*Exercise goal*: Copy each line of the entries that includes the word "print".

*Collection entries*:
- - - - -

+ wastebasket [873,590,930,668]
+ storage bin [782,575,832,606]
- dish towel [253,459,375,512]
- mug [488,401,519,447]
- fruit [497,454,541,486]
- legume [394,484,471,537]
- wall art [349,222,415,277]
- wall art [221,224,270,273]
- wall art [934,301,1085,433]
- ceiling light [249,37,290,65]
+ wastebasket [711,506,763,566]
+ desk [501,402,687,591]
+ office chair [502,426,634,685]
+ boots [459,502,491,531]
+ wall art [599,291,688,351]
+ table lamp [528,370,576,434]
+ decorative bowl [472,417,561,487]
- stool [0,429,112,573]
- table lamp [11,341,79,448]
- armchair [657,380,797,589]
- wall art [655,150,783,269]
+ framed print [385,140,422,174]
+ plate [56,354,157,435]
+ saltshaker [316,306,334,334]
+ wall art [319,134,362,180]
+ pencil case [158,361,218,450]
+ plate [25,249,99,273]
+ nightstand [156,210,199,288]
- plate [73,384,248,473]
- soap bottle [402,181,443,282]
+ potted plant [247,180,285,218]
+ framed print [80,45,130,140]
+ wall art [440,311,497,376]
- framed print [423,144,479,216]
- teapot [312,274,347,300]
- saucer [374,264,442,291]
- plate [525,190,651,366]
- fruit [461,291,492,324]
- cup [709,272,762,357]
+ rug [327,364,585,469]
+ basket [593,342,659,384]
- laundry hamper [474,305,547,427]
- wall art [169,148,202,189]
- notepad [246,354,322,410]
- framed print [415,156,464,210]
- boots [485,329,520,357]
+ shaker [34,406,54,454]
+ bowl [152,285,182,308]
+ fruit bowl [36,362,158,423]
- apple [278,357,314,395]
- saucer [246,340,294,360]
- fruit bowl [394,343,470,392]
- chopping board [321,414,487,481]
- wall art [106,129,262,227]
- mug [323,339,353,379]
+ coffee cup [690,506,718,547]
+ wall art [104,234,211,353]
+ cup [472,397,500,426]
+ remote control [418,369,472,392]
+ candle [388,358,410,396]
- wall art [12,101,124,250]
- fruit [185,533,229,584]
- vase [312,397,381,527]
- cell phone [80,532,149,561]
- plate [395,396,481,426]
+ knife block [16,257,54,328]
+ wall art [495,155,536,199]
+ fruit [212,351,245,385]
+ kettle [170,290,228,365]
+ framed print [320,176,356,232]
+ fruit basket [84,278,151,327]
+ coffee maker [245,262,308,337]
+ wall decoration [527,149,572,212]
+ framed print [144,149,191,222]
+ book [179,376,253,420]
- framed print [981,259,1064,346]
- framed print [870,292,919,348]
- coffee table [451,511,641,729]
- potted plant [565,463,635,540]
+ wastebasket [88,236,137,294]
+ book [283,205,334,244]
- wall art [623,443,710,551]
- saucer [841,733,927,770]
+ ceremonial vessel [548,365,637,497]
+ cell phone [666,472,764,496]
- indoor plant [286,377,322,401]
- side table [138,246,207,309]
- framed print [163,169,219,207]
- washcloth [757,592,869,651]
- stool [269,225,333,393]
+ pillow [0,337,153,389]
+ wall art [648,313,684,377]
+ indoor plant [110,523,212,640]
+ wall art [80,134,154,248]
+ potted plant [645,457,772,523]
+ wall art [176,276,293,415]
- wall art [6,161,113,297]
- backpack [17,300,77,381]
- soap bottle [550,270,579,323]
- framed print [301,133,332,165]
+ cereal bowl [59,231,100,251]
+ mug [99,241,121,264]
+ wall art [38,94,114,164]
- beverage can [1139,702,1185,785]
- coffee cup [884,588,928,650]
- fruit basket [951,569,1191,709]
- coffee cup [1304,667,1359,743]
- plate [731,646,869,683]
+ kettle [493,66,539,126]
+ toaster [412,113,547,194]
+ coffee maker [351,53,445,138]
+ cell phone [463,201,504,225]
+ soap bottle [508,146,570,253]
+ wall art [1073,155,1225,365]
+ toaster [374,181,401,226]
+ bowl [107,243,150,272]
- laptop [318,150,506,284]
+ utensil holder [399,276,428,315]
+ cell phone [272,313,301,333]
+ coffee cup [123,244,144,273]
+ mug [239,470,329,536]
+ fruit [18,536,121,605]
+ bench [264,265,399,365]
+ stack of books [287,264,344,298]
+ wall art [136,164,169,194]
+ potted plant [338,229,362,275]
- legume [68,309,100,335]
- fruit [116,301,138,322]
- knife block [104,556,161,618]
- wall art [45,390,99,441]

- - - - -

*Answer to the problem*:
+ framed print [385,140,422,174]
+ framed print [80,45,130,140]
- framed print [423,144,479,216]
- framed print [415,156,464,210]
+ framed print [320,176,356,232]
+ framed print [144,149,191,222]
- framed print [981,259,1064,346]
- framed print [870,292,919,348]
- framed print [163,169,219,207]
- framed print [301,133,332,165]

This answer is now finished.